Widersprüchliche Signale

Nach dem Parlament hat nun auch das israelische Kabinett dem Gaza-Rückzugsplan zugestimmt. Gleichzeitig beschloss die Regierung den Weiterbau der umstrittenen Sperranlage im Westjordanland. Peter Philipp kommentiert.

Hinter der Trennmauer zwischen Israel und der Westbank leuchtet die Kuppel des Felsendoms, Foto: AP
Hinter der Trennmauer zwischen Israel und der Westbank leuchtet die Kuppel des Felsendoms

​​Da beschließt das israelische Kabinett nun endlich, ab dem 20. Juli die Siedlungen im Gaza-Streifen aufzulösen und die 8.000 Siedler von dort zu evakuieren. Und nur Stunden später wird bekannt, dass dieselbe Regierung weiter Gelder für diese Siedlungen bewilligt.

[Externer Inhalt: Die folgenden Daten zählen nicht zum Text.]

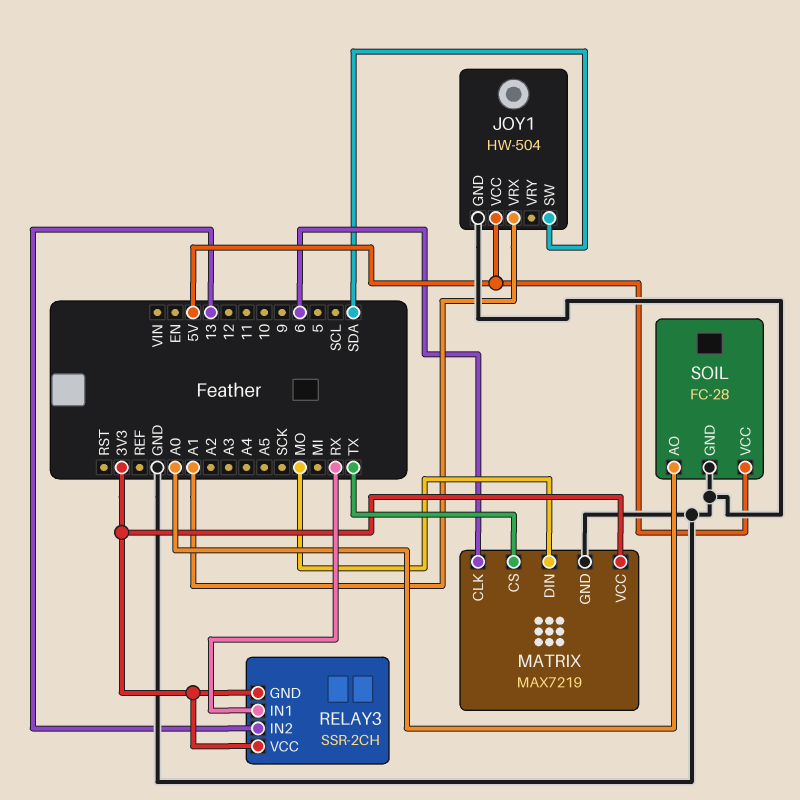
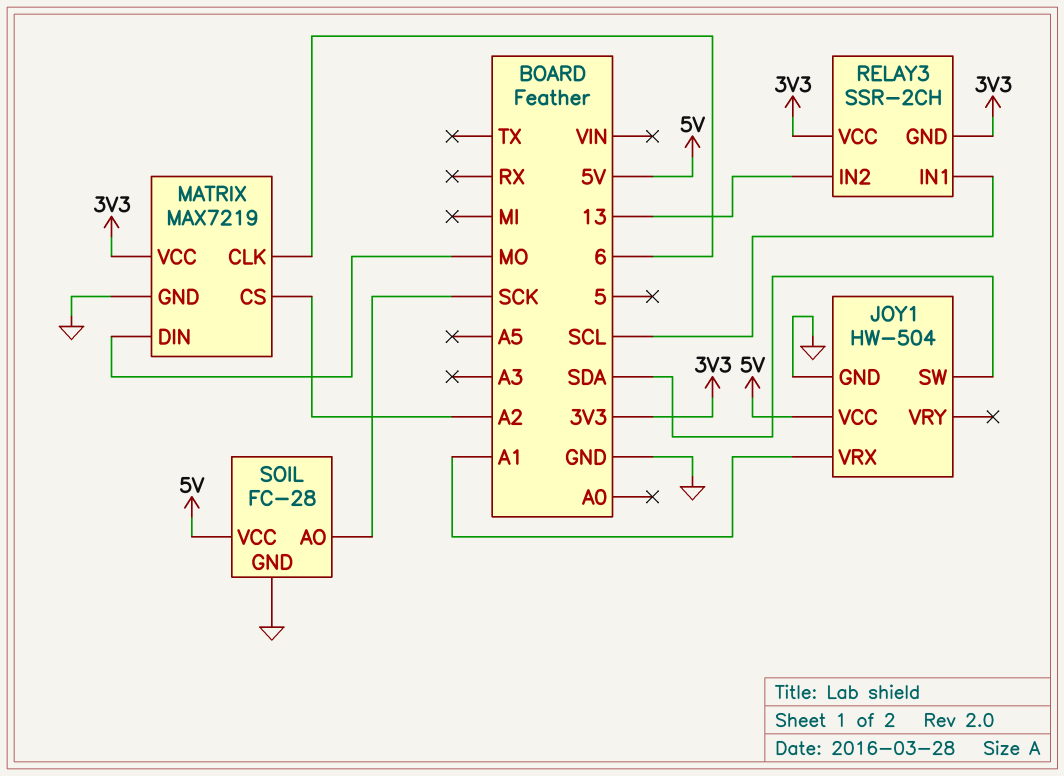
MATRIX pin CS: TX -> A2
RELAY3 pin IN1: RX -> SCL
SOIL pin AO: A0 -> SCK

So, als habe man das gar nicht so gemeint mit dem angekündigten Abzug. Und das Misstrauen wird zusätzlich verstärkt durch den Regierungsbeschluss, die gigantische Trenn-Mauer zwischen Israel und der Westbank entlang einer teilweise neuen Linie weiterzubauen.

Das alles ist Futter für jene, die Scharon nicht trauen und seine Politik nur als Finte betrachten, um Israels Festhalten an den 1967 eroberten - und seitdem besetzten - Gebieten sicherzustellen. Sie argwöhnen, dass der Verlauf der Mauer die künftige Grenze markiert und Israel sich dadurch weitere Teile der Westbank aneignen will - im Widerspruch zur Genfer Konvention, die Landerwerb durch Eroberung nicht zulässt.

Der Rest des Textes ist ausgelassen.